Tracheal foreign body

Case contributed by Smita Deb


Drill bit explosion with penetrating neck wound and subcutaneous emphysema.

Patient Data

Age: 20 years
Gender: Male

CT neck with angiogram


Penetrating injury of the anterior neck traverses left of midline at the level of the cricoid. The wound tract penetrates the cricothyroid membrane with a metallic foreign body (FB) lodged in the posterior wall of the upper trachea. The superior tip of FB is at the level of the inferior border of cricoid cartilage. No cartilage fractures.

There is extensive emphysema dissecting along fascial planes in the deep spaces of the neck, with inferior extension into the anterior mediastinum.

Vascular structures are intact; no contrast extravasation or focal hematoma.

CT chest


Metallic foreign body in the posterior wall of the upper trachea.

The thoracic aorta is normal. A small amount of gas tracks from the neck into the anterior mediastinum and adjacent to the trachea.

The lungs are clear apart from a non-specific 3mm nodule in the posterior segment of the right lower lobe.

No vascular injury, hematoma, pneumothorax or fractures.


Removed metallic foreign body.

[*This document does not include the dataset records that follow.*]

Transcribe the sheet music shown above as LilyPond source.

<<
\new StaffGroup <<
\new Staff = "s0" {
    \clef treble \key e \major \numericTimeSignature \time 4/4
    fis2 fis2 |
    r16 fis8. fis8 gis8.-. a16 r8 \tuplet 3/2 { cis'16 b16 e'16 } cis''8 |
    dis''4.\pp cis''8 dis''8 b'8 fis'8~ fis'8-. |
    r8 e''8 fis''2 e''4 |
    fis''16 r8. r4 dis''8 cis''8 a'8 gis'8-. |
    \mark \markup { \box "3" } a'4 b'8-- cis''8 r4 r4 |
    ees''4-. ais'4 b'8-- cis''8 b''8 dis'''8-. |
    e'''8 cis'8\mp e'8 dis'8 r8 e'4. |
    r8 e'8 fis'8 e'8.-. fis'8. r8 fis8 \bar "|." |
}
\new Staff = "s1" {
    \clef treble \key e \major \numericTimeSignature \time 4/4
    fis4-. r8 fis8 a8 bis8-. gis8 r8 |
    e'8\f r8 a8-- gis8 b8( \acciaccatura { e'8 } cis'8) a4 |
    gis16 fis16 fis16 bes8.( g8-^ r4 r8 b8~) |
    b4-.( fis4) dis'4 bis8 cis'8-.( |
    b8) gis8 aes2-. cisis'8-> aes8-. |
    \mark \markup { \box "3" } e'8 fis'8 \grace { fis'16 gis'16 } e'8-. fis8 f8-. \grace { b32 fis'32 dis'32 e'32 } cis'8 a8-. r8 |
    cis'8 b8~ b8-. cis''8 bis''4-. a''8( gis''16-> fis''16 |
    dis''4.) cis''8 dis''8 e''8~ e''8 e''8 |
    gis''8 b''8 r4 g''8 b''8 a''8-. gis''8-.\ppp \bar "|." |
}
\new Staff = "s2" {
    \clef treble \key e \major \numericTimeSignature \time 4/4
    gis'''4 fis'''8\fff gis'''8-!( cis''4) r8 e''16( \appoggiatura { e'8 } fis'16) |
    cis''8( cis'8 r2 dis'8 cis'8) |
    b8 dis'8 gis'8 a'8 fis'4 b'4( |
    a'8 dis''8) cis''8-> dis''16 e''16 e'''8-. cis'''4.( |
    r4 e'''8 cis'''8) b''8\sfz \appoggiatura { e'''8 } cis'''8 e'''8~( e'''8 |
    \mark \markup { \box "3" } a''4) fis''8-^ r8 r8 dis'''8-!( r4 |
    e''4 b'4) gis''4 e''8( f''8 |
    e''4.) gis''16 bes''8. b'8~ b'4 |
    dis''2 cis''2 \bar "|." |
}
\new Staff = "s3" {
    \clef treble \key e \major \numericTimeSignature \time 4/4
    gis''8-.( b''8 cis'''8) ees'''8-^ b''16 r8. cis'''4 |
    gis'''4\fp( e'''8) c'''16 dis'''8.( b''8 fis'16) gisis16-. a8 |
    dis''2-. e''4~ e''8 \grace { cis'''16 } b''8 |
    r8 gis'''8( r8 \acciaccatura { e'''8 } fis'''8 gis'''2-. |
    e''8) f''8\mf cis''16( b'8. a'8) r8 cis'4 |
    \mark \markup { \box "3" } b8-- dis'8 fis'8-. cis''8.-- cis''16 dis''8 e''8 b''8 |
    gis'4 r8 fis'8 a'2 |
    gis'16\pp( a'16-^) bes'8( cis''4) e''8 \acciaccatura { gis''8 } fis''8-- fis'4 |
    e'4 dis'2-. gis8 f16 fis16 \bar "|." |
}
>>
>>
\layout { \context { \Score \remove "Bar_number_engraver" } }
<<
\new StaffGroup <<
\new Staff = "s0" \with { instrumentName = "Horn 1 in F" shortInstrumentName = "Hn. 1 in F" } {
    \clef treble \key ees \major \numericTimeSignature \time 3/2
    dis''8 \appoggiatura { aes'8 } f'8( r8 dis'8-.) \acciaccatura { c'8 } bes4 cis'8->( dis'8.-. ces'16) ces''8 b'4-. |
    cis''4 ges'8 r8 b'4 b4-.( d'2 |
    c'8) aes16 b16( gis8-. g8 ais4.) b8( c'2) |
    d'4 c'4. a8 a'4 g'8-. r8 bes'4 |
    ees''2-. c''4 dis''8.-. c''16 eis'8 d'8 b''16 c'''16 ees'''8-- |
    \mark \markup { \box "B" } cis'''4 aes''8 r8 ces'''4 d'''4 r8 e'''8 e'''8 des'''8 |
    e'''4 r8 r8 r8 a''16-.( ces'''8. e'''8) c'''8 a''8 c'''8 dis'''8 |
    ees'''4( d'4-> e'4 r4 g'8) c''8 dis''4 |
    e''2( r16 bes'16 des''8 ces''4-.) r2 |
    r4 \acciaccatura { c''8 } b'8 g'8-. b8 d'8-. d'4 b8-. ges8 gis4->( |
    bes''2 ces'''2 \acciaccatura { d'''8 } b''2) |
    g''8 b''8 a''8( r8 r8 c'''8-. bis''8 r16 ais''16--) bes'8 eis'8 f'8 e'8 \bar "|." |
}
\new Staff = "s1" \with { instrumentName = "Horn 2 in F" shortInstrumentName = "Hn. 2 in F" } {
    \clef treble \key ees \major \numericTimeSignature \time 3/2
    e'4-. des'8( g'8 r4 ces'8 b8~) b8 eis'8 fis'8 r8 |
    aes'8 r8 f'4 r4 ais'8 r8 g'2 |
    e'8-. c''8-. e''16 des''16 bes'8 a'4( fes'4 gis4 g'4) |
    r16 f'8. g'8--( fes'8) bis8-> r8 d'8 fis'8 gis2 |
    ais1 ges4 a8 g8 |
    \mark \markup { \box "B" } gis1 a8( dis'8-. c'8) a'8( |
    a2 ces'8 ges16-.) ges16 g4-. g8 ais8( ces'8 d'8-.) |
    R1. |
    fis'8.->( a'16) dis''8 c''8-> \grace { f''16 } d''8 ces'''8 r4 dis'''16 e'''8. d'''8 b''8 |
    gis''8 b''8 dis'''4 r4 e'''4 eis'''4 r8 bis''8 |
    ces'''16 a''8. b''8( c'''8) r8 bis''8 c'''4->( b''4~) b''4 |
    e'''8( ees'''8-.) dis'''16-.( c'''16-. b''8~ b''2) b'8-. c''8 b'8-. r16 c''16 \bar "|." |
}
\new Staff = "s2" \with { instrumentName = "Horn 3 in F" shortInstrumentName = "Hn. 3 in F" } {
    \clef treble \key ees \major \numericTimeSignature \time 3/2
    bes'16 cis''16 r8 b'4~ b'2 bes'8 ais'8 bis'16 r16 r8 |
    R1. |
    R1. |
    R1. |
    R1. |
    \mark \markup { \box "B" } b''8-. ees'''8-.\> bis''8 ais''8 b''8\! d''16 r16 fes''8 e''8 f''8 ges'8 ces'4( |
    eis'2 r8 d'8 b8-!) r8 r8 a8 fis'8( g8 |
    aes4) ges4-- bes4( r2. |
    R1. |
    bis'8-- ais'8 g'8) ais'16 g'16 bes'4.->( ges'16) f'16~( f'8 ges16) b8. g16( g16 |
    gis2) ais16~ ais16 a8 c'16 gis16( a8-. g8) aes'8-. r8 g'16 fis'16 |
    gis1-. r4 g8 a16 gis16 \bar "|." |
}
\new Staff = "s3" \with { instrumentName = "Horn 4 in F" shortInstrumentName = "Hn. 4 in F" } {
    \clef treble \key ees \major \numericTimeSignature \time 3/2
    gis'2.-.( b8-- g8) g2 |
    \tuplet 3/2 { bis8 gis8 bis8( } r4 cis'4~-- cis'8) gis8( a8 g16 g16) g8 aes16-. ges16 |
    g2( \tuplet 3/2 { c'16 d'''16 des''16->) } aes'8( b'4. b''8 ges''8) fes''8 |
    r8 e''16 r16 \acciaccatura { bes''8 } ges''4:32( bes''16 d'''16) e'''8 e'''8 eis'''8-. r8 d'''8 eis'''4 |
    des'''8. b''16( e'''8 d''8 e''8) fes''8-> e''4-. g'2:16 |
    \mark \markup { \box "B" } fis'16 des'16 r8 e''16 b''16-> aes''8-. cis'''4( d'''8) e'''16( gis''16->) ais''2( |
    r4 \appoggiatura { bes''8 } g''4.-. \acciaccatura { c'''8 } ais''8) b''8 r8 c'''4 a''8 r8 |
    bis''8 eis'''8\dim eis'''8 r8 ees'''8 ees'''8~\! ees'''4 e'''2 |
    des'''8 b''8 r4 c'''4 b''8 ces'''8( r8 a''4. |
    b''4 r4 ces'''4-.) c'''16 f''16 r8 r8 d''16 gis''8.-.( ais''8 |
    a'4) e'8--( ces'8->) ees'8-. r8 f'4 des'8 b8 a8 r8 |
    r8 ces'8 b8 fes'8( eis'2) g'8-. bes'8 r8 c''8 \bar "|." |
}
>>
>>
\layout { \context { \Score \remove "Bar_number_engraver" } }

Size: ~0.5cm in length.

Case Discussion

The tracheal foreign body (FB) was endoscopically removed without complication after the patient underwent a tracheostomy to secure the airway.

Penetrating neck injuries often occur secondary to knife or gunshot trauma 1. Rarely, FB at high speeds can penetrate the neck to involve the aerodigestive tract, such as in this case. The entire tract must be imaged as the FB can migrate to other structures and cause devastating vascular injury 1.

Plain radiography may be used to identify radiolucent FB, however, they may not detect FB of lower density or adequately assess soft tissue injury. Computed tomography (CT) is the best method for imaging the extent of soft tissue damage. Angiography may also be needed to specifically assess vascular damage 2.